If my mostly black text document has some blue text throughout document that I would like to auto mass change from blue to green text.

If you have used a Character Style for the blue text then it is simply a matter of changing the Character Style and all text using that style will change, assuming no direct formatting


If you have used Direct Formatting rather than styles you might be able to change the colour using Find and Replace but it rather depends on consistent use of one colour of blue.

Identify the colour of the font that you are looking for from an example in your document and note the name or Hex code.

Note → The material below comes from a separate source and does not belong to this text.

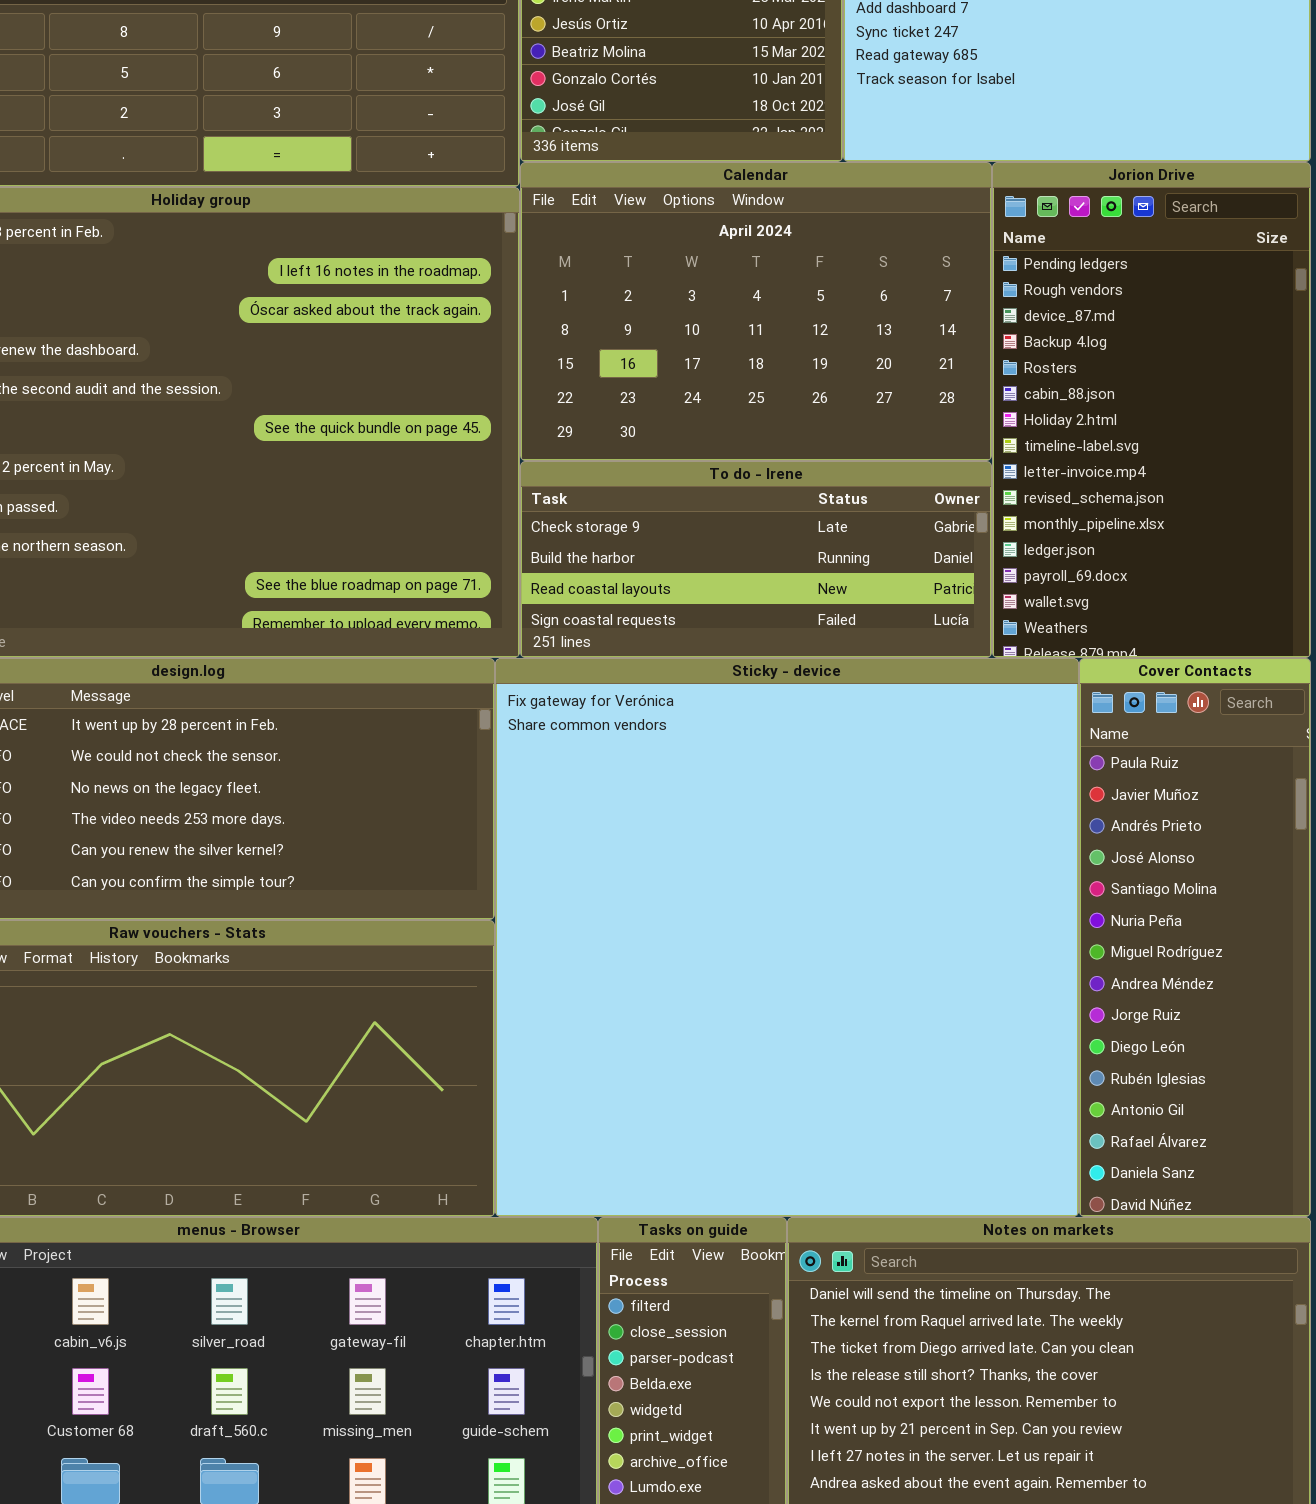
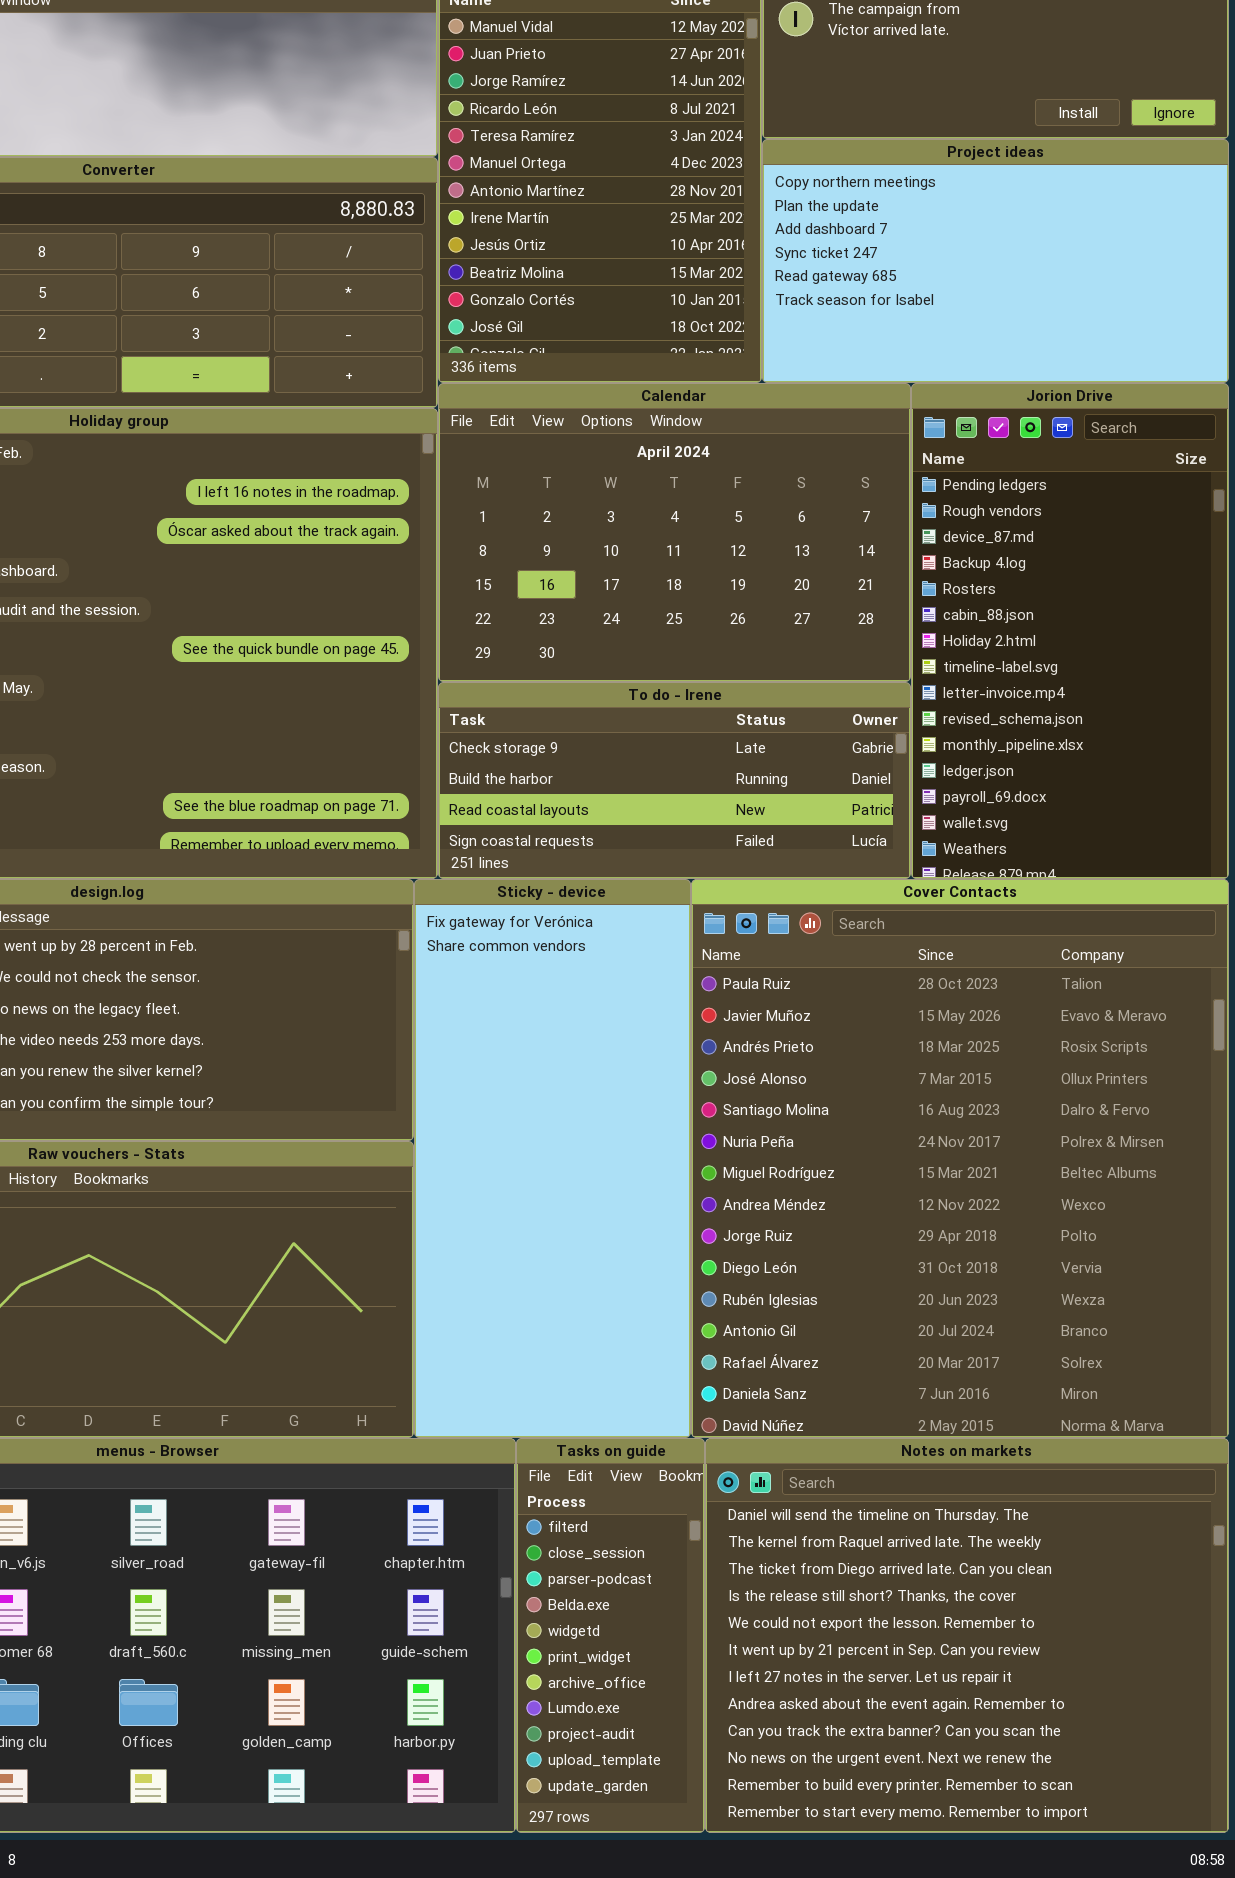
Sticky - device: [495,658,1079,1217] -> [414,879,691,1438], resized
Cover Contacts: [1079,658,1311,1217] -> [691,879,1229,1438], resized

Click Edit > Find and Replace (Ctrl+H), in the dialog box that opens click once in the Find field then click the Format button near the bottom of the dialog. In the Search for formatting dialog click on the tab Font Effects. In the field labelled Font colour click the drop down arrow and select the colour that matches the one you identified. Click OK

Click once in the Replace field then click the Format button. In the Search for formatting dialog click on the tab Font Effects. In the field labelled Font colour click the drop down arrow and select the colour that you want as the replacement. Click OK.

You are returned to the Find and Replace dialog, click Replace All. Repeat for another shade of blue if inconsistent use of blue.

Ideally, in the Replace dialog you could replace with a character style but that doesn’t seem to be available yet.

1 Like

In addition to @EarnestAl.


Direct formatting often lead to inconsistencies in documents.

I recommend you learn how to apply style sheets:

Professional text composition with Writer and


[English documentation](https://documentation.libreoffice.org/en/english-documentation/)

An excellent solution! God bless you! :slight_smile: I have noticed Replace All doesn’t consistently work and have had to replace one at a time, is this a known issue?

Certainly a drawback of direct formatting and not using a colour palette for the document.

LibreOffice uses a six digit hexadecimal number to define colours, that is 16,777,215 different colours. How many different shades of blue could there be in that range that you need to search for?

That is the beauty of using styles, you get the exact same colour everytime, you can change it once and every instance will change.

If you have to change every colour individually then you would be better to create a character or a paragraph style and apply it manually. Subsequent changes are then easier.